* [EXERCISE DESCRIPTION] Copy each line of the material in which the word "center" appears.

* [GIVEN DATA]
--------------------------------
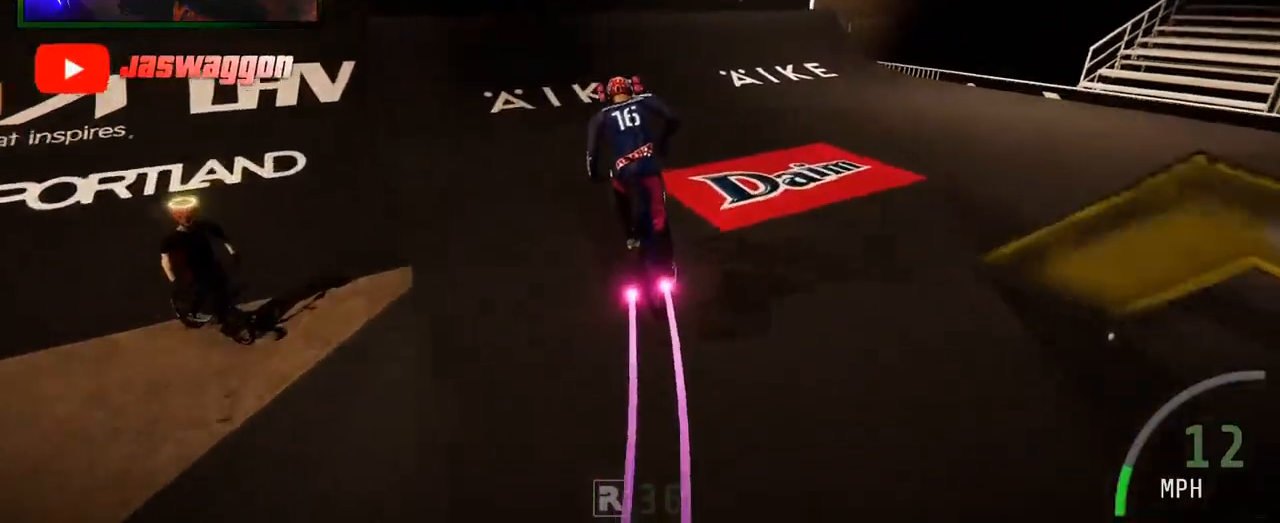
{"buttons": ["R2"], "left_stick": "center", "right_stick": "down", "events": [[100, "right_stick", "down"], [117, "left_stick", "left"], [283, "left_stick", "center"]]}
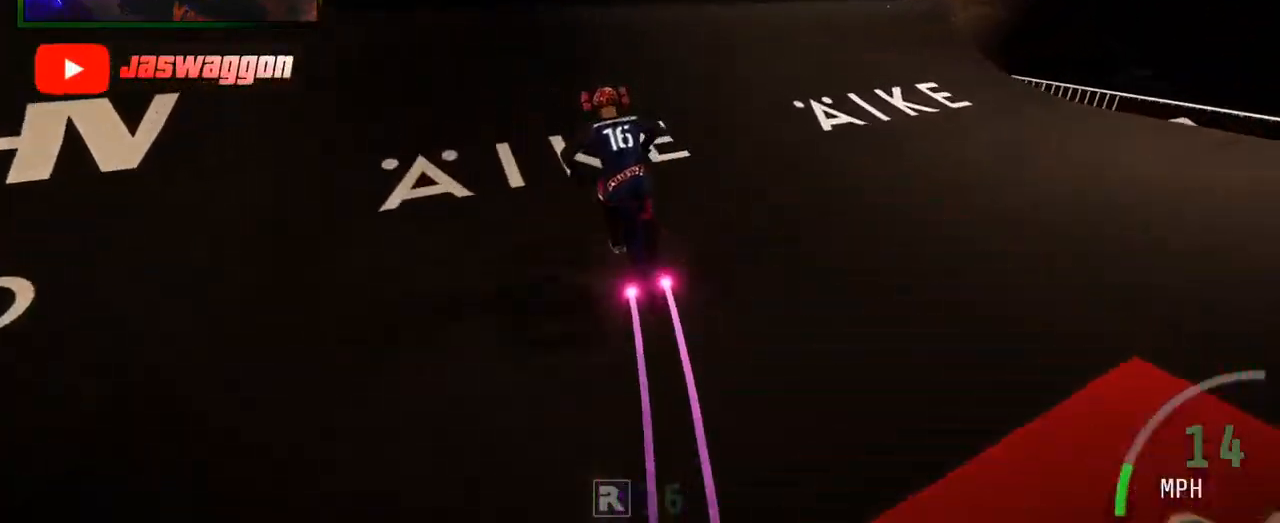
{"buttons": ["R2"], "left_stick": "down-right", "right_stick": "up-right", "events": [[133, "left_stick", "down"], [167, "right_stick", "up"], [283, "right_stick", "up-right"], [300, "left_stick", "down-right"]]}
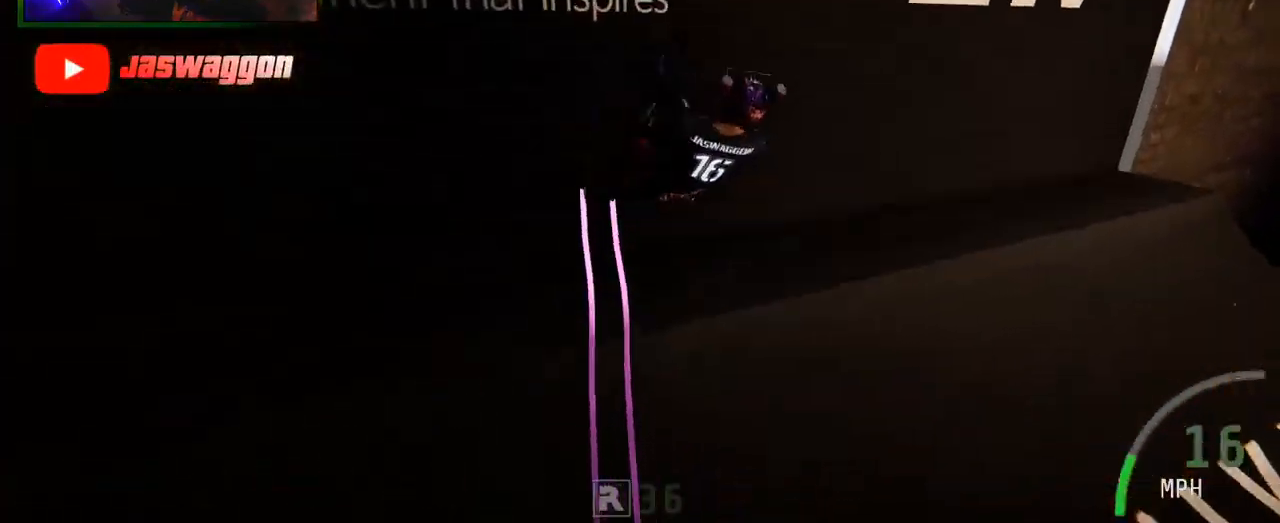
{"buttons": ["R2"], "left_stick": "right", "right_stick": "up-right", "events": [[67, "left_stick", "center"], [167, "left_stick", "right"], [267, "right_stick", "down-right"], [467, "right_stick", "up-right"]]}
--------------------------------
* [EXERCISE ANSWER]
{"buttons": ["R2"], "left_stick": "center", "right_stick": "down", "events": [[100, "right_stick", "down"], [117, "left_stick", "left"], [283, "left_stick", "center"]]}
{"buttons": ["R2"], "left_stick": "right", "right_stick": "up-right", "events": [[67, "left_stick", "center"], [167, "left_stick", "right"], [267, "right_stick", "down-right"], [467, "right_stick", "up-right"]]}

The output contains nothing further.